Brent Oil Price Heads for 6% Weekly Gain as Hormuz Risk Supports Crude
FX 2026-07-10 08:04 source ↗

Brent Oil Price Heads for 6% Weekly Gain as Hormuz Risk Supports Crude

Published on July 9, 2026

Key Points

  • Brent oil prices are near recent highs, set for a weekly gain of around 6% due to concerns over the Strait of Hormuz.
  • WTI crude is stable near $72 per barrel, with traders anticipating potential disruptions in Gulf shipping routes.
  • Expectations that the US and Iran may avoid a wider conflict are limiting oil's price upside.

Brent and WTI Hold Firm After Volatile Week

Brent crude oil is on track for a strong weekly advance, trading near $76 per barrel, while WTI is close to $72. The rise reflects a renewed risk premium in crude markets following escalations between the US and Iran. Although prices have eased from midweek highs, concerns about shipping through the Strait of Hormuz remain significant.

Hormuz Risk Keeps Energy Traders Focused on Supply Security

The Strait of Hormuz is a critical energy route, with about one-fifth of global LNG trade passing through it. Limited disruptions can significantly affect market sentiment, as delays in shipping or increased insurance costs can impact energy flows even without a formal closure of the strait. Recent US-Iran tensions have kept traders cautious, with fears of further attacks on commercial shipping or infrastructure.

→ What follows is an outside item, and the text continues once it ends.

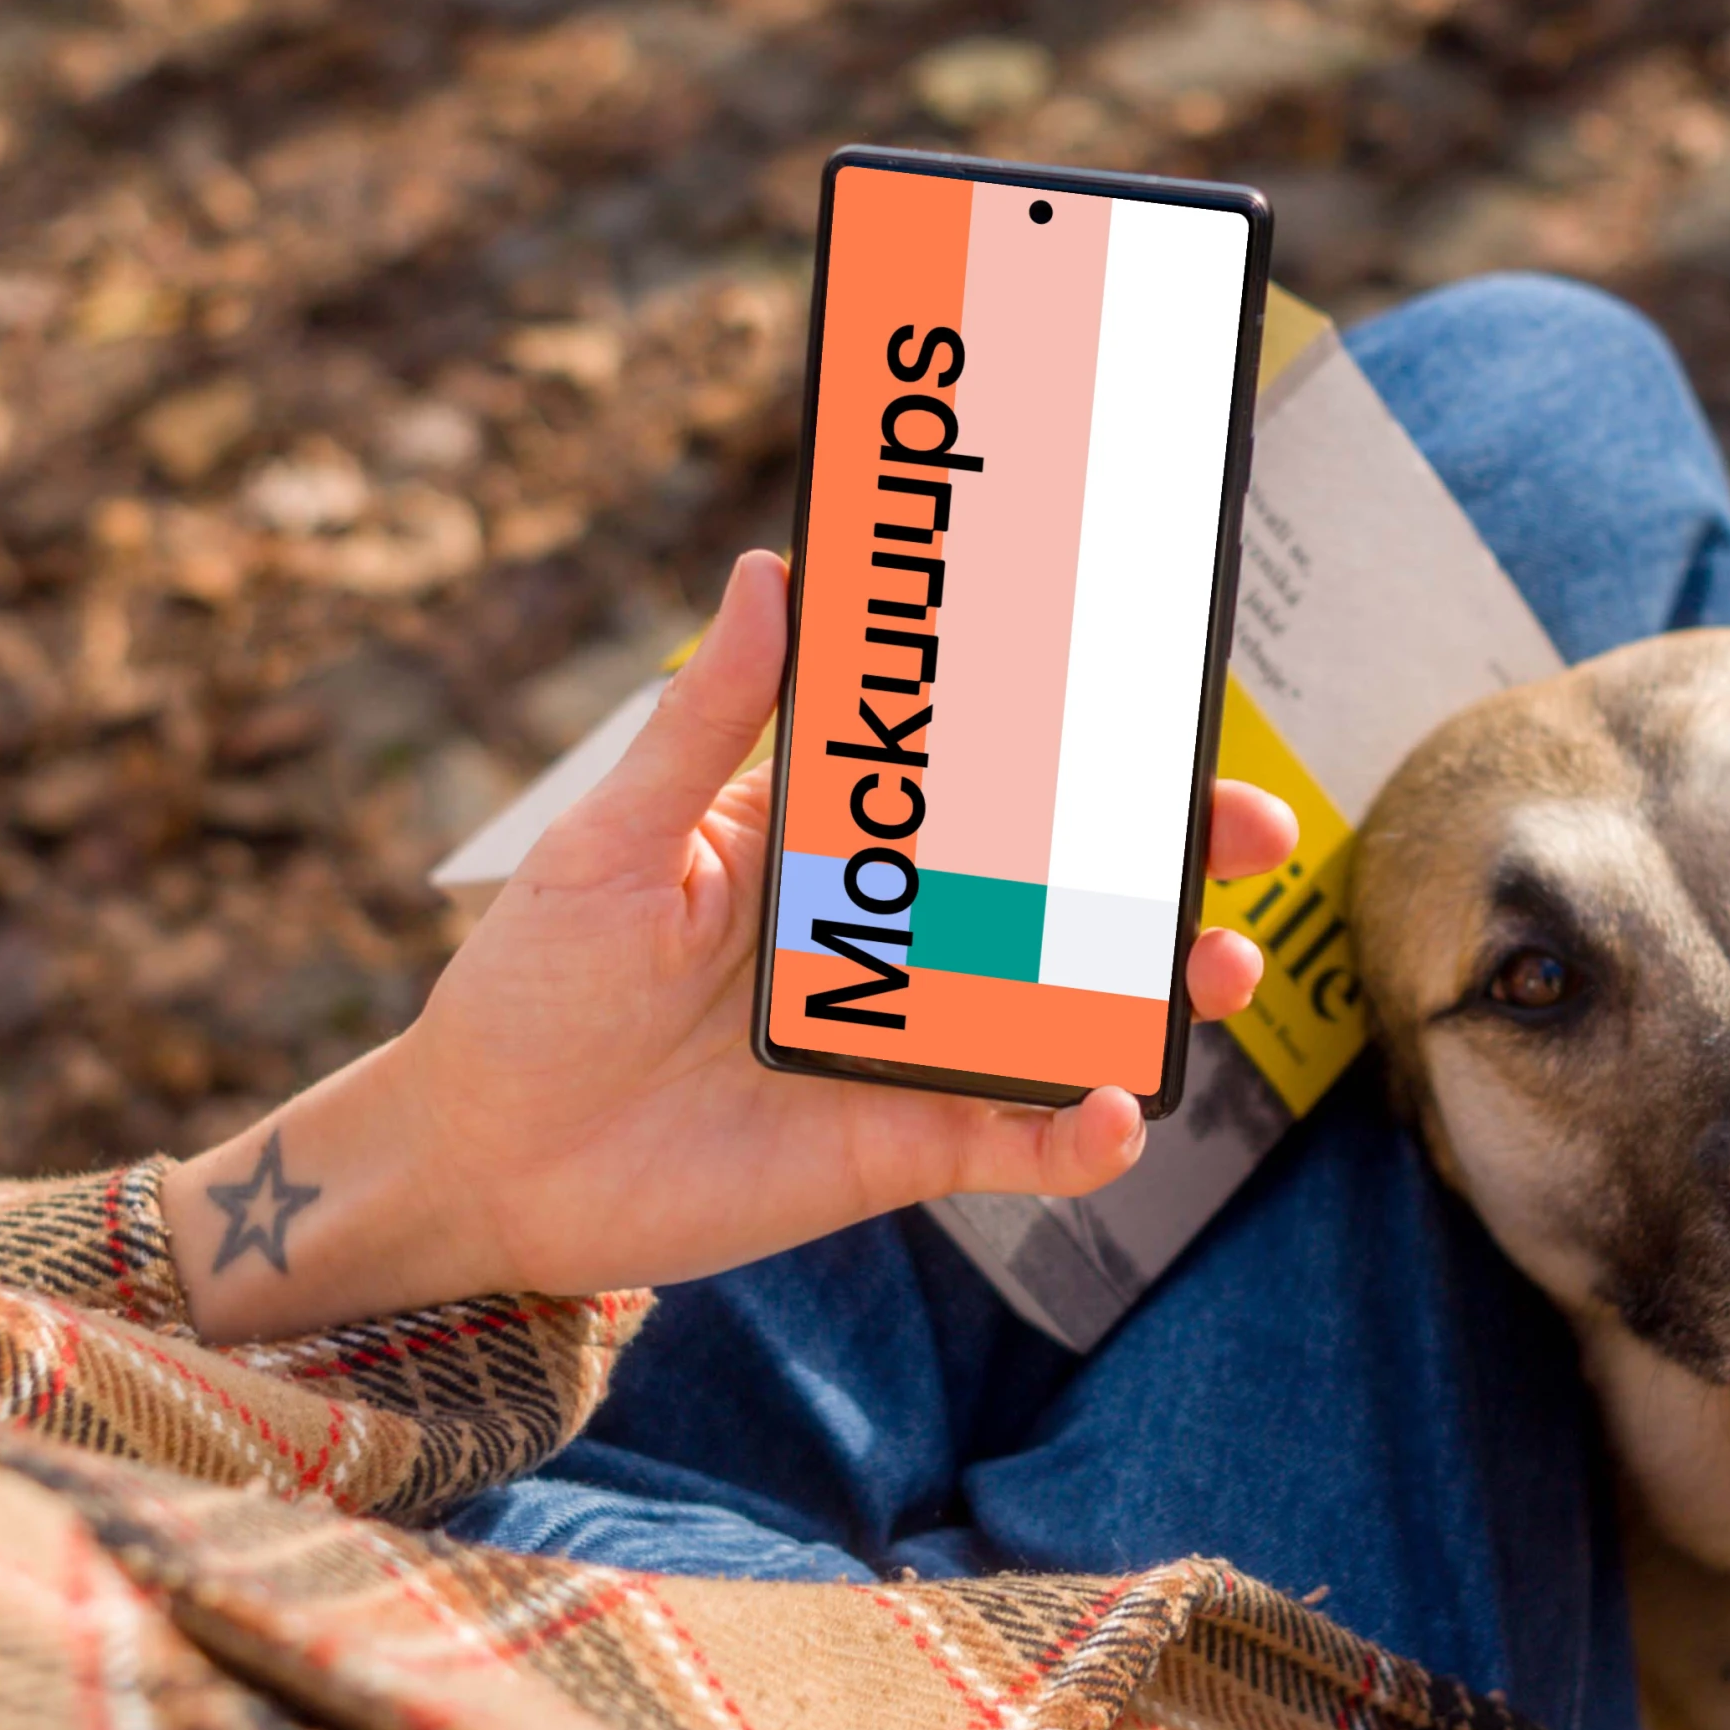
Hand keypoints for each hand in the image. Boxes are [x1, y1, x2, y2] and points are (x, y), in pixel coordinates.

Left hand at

Diplomacy and Limited Energy Damage Cap Oil Upside

The oil price rally is tempered by signals that the conflict may remain limited. Comments from President Trump indicating that a full-scale war is unlikely have helped stabilize the market. Additionally, US military actions have focused on military targets rather than Iranian oil infrastructure, which has prevented traders from pricing in a major supply loss.

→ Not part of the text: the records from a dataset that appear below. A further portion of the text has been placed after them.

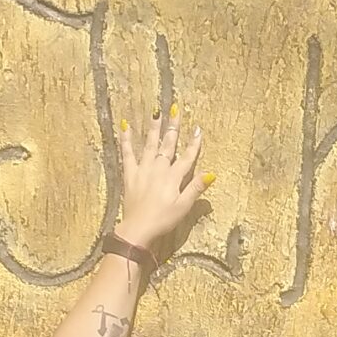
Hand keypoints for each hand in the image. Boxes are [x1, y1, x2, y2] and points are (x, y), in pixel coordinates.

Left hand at [113, 108, 207, 260]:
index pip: (187, 157)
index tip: (198, 129)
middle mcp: (159, 168)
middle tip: (175, 109)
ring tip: (156, 112)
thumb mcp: (183, 207)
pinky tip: (124, 124)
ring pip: (150, 144)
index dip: (194, 143)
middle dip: (173, 126)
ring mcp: (144, 169)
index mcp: (173, 177)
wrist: (139, 228)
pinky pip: (127, 153)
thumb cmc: (163, 220)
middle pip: (168, 144)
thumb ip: (195, 189)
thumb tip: (211, 174)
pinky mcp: (130, 173)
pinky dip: (126, 138)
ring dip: (154, 128)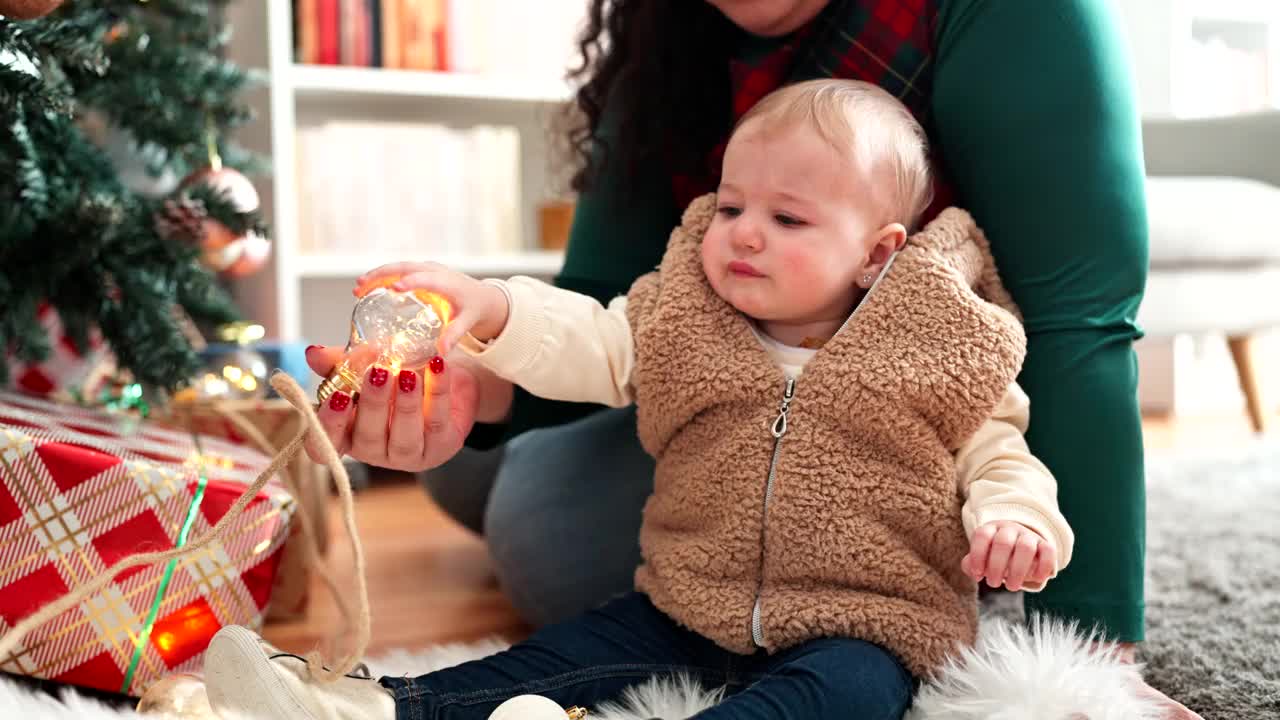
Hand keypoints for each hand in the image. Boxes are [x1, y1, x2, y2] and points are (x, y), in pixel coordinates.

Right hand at [303, 344, 477, 471]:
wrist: (446, 376)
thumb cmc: (400, 375)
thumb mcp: (368, 364)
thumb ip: (341, 362)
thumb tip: (314, 353)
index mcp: (349, 434)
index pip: (326, 446)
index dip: (328, 427)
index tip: (336, 397)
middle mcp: (376, 450)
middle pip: (368, 438)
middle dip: (372, 405)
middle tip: (377, 372)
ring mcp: (410, 454)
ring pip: (404, 437)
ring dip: (405, 404)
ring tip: (407, 374)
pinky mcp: (442, 446)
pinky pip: (439, 421)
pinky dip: (438, 392)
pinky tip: (436, 366)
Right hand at [356, 262, 508, 354]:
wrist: (484, 297)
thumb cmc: (475, 309)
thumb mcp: (467, 322)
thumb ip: (454, 335)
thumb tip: (442, 352)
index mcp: (447, 282)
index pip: (426, 279)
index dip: (411, 282)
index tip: (394, 288)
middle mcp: (434, 271)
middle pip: (404, 267)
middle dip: (381, 275)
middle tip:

Why the Weekly Rally Remains Fragile

Despite Brent's notable weekly gain, the rally is vulnerable to reversal if the immediate supply threat diminishes. Oil prices typically react sharply to geopolitical risks, but the impact depends on whether these events alter actual supply flows. Temporary disruptions may support prices, but sustained disruptions would have a more significant effect.

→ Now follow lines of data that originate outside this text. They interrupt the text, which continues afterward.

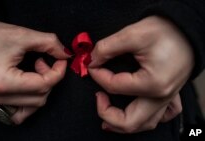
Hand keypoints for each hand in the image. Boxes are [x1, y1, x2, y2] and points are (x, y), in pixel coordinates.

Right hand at [0, 21, 70, 123]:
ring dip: (41, 89)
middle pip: (40, 98)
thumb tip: (65, 54)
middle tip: (43, 61)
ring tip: (34, 71)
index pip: (43, 85)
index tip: (61, 59)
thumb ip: (49, 43)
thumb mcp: (22, 35)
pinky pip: (20, 111)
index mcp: (2, 82)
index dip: (58, 72)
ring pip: (32, 106)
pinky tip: (30, 84)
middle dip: (49, 79)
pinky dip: (31, 100)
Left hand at [89, 16, 193, 132]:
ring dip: (123, 123)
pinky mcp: (171, 94)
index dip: (98, 75)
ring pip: (144, 124)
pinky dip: (147, 118)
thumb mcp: (133, 34)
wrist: (187, 29)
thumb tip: (92, 60)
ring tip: (108, 113)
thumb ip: (107, 48)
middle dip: (106, 113)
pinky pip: (161, 116)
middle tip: (97, 97)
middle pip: (129, 121)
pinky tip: (138, 110)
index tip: (92, 64)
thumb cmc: (166, 30)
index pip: (114, 87)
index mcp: (152, 84)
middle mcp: (161, 97)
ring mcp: (167, 98)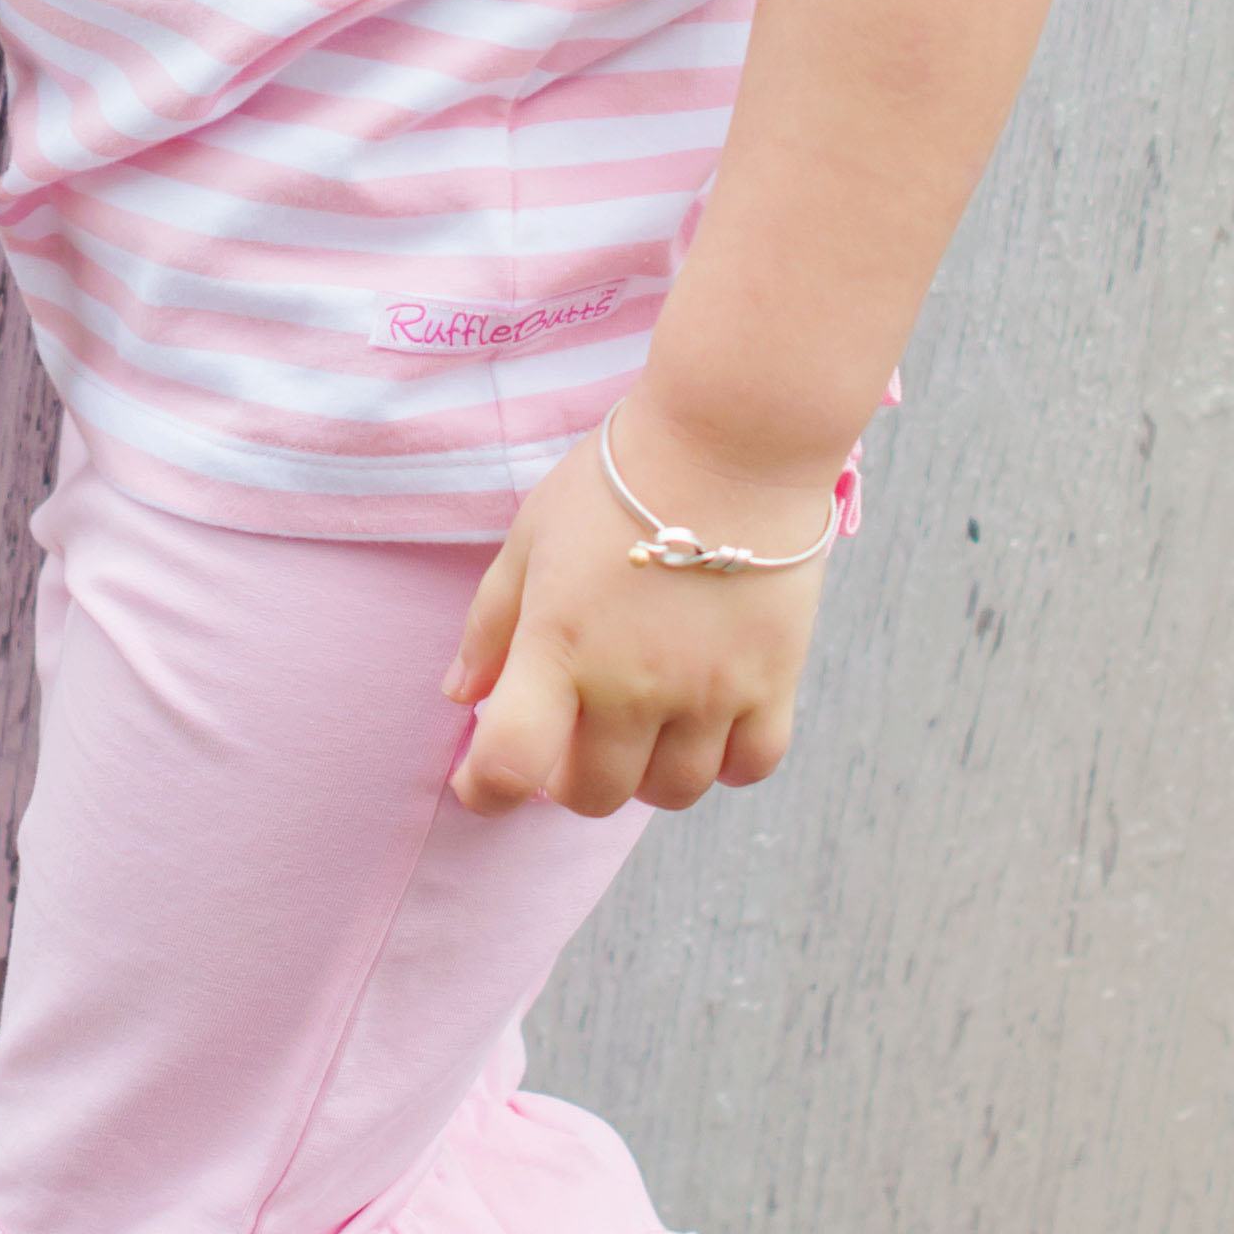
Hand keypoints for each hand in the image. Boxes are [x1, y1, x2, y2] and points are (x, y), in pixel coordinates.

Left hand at [445, 418, 826, 821]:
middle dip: (568, 777)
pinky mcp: (772, 681)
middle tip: (572, 732)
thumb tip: (461, 693)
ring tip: (642, 726)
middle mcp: (632, 685)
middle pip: (594, 794)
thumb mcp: (531, 536)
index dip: (484, 791)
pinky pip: (750, 767)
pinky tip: (707, 722)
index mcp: (558, 648)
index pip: (510, 764)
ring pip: (672, 792)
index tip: (480, 780)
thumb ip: (491, 623)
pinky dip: (724, 763)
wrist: (731, 438)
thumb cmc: (618, 479)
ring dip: (645, 774)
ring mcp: (708, 691)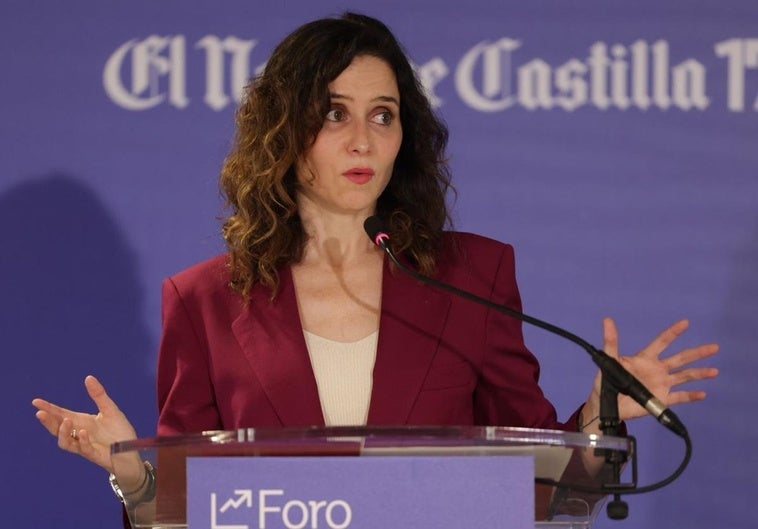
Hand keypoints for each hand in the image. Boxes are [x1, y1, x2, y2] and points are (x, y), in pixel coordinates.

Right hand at [32, 375, 136, 473]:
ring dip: (63, 432)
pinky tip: (83, 432)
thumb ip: (99, 395)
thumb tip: (88, 377)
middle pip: (57, 429)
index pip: (61, 414)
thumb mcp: (110, 410)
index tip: (36, 401)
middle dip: (48, 422)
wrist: (132, 451)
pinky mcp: (95, 455)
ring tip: (66, 421)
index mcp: (82, 421)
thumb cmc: (119, 431)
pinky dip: (82, 441)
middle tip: (40, 413)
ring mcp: (85, 445)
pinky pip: (84, 450)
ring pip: (65, 443)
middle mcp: (80, 433)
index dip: (49, 409)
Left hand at [587, 318, 718, 422]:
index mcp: (646, 358)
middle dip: (697, 353)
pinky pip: (679, 397)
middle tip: (714, 347)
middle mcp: (658, 370)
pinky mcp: (661, 399)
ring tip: (714, 371)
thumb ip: (611, 341)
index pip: (662, 342)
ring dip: (700, 374)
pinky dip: (691, 396)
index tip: (686, 323)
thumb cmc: (607, 380)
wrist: (607, 404)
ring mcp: (661, 384)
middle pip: (681, 359)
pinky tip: (702, 394)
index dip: (673, 333)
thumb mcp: (610, 360)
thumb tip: (607, 320)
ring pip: (685, 377)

Oil Market Outlook: Headlines May Matter More Than Inventories

The future movement in crude prices is likely to depend more on the security situation in the Strait of Hormuz than on routine inventory data. If tanker flows improve and diplomatic efforts continue, Brent may lose some of its recent gains. Conversely, any confirmed attacks on tankers or energy infrastructure could lead to increased volatility in the oil markets.